» Brief:
Copy, from the material below, each line where "unsustainable" shows up.
↓
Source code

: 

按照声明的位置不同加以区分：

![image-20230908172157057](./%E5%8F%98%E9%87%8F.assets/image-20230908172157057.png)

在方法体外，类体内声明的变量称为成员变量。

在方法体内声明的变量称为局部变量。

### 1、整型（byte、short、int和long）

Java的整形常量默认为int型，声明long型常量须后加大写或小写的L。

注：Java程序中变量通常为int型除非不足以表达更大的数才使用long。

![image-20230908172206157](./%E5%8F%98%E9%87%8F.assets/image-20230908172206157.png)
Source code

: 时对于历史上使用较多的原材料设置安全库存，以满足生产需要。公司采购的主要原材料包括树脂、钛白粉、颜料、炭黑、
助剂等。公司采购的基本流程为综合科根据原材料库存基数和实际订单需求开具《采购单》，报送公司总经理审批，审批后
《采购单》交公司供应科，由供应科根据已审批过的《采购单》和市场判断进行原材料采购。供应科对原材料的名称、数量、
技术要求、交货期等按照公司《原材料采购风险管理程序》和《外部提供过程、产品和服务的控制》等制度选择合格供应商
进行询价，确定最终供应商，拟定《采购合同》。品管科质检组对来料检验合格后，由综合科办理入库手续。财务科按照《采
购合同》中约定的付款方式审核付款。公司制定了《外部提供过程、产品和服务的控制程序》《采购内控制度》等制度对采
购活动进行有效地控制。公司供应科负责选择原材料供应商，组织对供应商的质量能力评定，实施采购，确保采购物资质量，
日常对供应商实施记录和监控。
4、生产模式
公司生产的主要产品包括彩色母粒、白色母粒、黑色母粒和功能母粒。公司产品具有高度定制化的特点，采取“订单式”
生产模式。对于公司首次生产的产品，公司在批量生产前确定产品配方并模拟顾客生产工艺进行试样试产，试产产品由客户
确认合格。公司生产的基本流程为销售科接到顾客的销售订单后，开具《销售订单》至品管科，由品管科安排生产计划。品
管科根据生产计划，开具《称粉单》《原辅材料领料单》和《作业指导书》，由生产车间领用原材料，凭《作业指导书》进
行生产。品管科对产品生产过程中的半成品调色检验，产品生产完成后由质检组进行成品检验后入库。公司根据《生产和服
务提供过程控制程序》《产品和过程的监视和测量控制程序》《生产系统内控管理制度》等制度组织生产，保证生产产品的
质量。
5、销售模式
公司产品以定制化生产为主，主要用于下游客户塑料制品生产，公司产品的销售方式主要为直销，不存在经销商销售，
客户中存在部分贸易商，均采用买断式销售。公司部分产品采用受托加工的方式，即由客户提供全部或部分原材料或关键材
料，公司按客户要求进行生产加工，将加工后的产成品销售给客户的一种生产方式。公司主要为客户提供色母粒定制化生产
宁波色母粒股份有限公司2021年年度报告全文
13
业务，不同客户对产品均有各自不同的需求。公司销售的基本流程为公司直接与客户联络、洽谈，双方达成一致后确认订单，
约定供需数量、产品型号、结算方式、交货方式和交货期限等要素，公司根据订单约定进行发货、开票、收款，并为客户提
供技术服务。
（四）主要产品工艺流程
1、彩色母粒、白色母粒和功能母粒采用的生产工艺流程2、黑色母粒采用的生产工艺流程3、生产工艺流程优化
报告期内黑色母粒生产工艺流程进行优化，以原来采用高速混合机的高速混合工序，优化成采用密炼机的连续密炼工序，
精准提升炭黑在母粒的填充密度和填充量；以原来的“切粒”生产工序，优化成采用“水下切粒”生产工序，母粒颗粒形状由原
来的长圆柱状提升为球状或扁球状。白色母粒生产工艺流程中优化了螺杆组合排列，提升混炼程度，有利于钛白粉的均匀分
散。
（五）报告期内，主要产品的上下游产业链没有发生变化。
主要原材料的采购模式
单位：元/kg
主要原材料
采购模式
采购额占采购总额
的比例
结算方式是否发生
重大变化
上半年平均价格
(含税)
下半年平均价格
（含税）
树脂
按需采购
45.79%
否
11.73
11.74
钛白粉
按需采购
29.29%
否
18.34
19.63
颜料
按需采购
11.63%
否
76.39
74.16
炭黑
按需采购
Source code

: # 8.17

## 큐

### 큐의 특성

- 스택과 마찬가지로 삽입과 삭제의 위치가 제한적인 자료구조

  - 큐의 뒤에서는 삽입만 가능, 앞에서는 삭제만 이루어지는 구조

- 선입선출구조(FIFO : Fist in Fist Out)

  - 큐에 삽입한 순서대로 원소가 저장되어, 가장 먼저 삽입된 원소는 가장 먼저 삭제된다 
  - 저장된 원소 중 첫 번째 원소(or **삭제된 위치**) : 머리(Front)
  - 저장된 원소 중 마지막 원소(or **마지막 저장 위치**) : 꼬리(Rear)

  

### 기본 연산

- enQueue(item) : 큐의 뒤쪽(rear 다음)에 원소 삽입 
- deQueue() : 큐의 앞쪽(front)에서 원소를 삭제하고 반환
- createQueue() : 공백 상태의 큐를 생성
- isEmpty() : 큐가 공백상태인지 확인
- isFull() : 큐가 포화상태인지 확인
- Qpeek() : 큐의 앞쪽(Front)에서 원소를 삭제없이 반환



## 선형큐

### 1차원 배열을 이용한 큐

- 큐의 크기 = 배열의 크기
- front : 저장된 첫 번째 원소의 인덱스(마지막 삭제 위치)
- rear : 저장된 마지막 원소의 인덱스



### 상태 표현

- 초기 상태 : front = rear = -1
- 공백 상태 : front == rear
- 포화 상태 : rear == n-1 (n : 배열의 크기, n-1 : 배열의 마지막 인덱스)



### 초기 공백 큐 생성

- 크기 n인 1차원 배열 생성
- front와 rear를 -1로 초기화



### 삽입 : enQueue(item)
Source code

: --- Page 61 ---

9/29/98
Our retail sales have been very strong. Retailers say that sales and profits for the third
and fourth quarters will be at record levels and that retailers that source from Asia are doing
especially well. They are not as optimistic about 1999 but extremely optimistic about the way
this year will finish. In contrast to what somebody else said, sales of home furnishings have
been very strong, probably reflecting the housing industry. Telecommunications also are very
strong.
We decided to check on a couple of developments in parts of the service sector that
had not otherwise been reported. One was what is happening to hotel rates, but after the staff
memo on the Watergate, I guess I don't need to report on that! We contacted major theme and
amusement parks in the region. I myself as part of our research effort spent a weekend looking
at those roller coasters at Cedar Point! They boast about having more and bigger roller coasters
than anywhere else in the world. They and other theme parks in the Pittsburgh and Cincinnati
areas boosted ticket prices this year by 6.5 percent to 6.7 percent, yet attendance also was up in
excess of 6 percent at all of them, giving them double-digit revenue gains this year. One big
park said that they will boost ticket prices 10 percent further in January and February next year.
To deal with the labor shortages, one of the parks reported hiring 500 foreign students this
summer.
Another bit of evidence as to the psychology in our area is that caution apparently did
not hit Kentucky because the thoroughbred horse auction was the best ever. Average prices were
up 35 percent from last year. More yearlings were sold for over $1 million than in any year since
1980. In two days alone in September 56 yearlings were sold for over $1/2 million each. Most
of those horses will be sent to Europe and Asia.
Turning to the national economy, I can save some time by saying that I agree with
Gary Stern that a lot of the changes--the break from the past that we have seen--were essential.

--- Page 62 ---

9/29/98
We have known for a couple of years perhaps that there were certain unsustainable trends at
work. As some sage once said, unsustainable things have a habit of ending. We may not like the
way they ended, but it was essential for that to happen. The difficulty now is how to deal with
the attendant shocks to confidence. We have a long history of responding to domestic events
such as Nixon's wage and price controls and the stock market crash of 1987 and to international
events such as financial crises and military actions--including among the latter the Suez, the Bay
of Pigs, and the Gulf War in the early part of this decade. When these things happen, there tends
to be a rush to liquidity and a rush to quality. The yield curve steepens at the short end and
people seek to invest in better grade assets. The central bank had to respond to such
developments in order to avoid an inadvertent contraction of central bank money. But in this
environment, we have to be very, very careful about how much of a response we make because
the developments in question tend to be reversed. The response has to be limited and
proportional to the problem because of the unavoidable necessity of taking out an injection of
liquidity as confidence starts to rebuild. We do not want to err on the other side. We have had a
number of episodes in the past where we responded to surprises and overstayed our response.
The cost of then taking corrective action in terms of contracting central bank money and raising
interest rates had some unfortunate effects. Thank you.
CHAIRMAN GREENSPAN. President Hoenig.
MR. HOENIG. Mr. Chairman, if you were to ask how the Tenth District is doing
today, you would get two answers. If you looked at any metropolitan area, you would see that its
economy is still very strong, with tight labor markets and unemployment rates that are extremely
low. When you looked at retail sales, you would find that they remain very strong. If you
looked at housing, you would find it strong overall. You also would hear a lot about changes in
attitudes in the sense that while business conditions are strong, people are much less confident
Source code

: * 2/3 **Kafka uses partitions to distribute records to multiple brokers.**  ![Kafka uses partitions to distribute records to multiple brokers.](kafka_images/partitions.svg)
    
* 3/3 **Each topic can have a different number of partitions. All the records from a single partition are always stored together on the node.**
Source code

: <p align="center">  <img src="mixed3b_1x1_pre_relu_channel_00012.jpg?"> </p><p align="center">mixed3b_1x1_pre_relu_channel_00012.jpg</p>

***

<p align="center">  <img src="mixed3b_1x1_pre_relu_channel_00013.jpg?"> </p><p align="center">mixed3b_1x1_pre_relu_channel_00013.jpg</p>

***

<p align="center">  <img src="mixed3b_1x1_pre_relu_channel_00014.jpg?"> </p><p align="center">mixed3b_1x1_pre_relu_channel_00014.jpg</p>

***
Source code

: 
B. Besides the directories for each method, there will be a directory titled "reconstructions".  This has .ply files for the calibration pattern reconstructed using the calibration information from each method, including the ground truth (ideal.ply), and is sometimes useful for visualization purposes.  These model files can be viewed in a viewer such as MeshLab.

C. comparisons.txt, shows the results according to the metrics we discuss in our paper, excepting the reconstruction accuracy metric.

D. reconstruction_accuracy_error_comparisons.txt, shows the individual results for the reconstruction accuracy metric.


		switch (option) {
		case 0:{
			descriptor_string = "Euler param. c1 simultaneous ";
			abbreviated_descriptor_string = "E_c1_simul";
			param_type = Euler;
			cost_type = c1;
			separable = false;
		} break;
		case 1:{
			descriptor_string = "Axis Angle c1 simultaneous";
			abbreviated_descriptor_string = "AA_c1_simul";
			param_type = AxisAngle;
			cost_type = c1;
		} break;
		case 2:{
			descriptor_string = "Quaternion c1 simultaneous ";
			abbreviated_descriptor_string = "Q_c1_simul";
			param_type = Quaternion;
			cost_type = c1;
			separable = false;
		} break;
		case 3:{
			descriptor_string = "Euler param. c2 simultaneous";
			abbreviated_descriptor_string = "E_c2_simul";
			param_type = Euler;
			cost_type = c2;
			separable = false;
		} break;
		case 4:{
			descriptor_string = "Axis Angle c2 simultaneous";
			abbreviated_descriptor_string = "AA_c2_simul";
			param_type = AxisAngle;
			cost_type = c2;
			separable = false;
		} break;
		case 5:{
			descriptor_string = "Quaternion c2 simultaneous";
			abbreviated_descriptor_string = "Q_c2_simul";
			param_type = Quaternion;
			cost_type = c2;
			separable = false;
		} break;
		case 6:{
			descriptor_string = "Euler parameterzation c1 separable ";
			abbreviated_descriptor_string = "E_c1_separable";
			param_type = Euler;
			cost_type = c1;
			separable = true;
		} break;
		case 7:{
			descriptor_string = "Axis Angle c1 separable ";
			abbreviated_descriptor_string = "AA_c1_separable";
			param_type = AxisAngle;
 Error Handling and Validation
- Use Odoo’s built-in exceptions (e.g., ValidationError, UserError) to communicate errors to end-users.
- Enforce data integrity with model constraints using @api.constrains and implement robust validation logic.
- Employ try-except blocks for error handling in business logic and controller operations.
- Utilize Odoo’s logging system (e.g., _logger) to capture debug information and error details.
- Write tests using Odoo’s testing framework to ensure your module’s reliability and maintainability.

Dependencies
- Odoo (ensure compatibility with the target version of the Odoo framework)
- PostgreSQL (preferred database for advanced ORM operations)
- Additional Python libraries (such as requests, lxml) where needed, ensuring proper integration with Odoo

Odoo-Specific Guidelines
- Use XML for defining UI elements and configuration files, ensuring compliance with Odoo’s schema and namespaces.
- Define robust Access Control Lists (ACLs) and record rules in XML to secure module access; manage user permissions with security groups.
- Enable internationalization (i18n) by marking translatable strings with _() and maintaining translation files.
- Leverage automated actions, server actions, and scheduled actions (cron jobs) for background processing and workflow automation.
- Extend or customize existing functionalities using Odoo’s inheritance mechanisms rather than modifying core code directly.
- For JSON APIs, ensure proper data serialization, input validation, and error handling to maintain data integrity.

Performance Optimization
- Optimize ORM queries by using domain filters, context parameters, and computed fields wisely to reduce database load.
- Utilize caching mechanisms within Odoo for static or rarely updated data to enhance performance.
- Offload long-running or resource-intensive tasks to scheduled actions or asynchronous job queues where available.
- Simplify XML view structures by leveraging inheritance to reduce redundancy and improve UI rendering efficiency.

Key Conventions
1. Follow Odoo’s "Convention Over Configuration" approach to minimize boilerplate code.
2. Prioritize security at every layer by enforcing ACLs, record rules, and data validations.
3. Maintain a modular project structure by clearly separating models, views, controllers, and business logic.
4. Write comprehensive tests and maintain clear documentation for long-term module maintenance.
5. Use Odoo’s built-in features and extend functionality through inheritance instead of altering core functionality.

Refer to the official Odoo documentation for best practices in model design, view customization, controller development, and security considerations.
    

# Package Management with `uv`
↑
» Result of the task:
We have known for a couple of years perhaps that there were certain unsustainable trends at
work. As some sage once said, unsustainable things have a habit of ending. We may not like the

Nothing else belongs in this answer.